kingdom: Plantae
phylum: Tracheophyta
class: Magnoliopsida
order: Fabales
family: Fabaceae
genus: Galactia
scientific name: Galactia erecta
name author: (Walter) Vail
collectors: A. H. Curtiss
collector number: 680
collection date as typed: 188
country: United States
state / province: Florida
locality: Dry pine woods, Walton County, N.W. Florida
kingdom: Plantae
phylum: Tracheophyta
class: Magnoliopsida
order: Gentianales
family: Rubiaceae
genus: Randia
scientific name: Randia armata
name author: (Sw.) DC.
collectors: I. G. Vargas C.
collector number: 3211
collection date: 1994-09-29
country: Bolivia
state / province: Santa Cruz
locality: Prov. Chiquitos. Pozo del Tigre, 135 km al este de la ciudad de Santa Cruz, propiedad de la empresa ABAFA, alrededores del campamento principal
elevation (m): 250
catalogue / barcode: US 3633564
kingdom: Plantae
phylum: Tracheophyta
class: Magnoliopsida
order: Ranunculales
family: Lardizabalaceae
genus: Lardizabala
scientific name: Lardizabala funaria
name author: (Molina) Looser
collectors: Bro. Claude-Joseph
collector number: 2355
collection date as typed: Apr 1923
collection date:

=-=-=-=-=

Rewrite every line of the entries above as a single numbered list, omitting any blank lines.

1. kingdom: Plantae
2. phylum: Tracheophyta
3. class: Magnoliopsida
4. order: Fabales
5. family: Fabaceae
6. genus: Galactia
7. scientific name: Galactia erecta
8. name author: (Walter) Vail
9. collectors: A. H. Curtiss
10. collector number: 680
11. collection date as typed: 188
12. country: United States
13. state / province: Florida
14. locality: Dry pine woods, Walton County, N.W. Florida
15. kingdom: Plantae
16. phylum: Tracheophyta
17. class: Magnoliopsida
18. order: Gentianales
19. family: Rubiaceae
20. genus: Randia
21. scientific name: Randia armata
22. name author: (Sw.) DC.
23. collectors: I. G. Vargas C.
24. collector number: 3211
25. collection date: 1994-09-29
26. country: Bolivia
27. state / province: Santa Cruz
28. locality: Prov. Chiquitos. Pozo del Tigre, 135 km al este de la ciudad de Santa Cruz, propiedad de la empresa ABAFA, alrededores del campamento principal
29. elevation (m): 250
30. catalogue / barcode: US 3633564
31. kingdom: Plantae
32. phylum: Tracheophyta
33. class: Magnoliopsida
34. order: Ranunculales
35. family: Lardizabalaceae
36. genus: Lardizabala
37. scientific name: Lardizabala funaria
38. name author: (Molina) Looser
39. collectors: Bro. Claude-Joseph
40. collector number: 2355
41. collection date as typed: Apr 1923
42. collection date:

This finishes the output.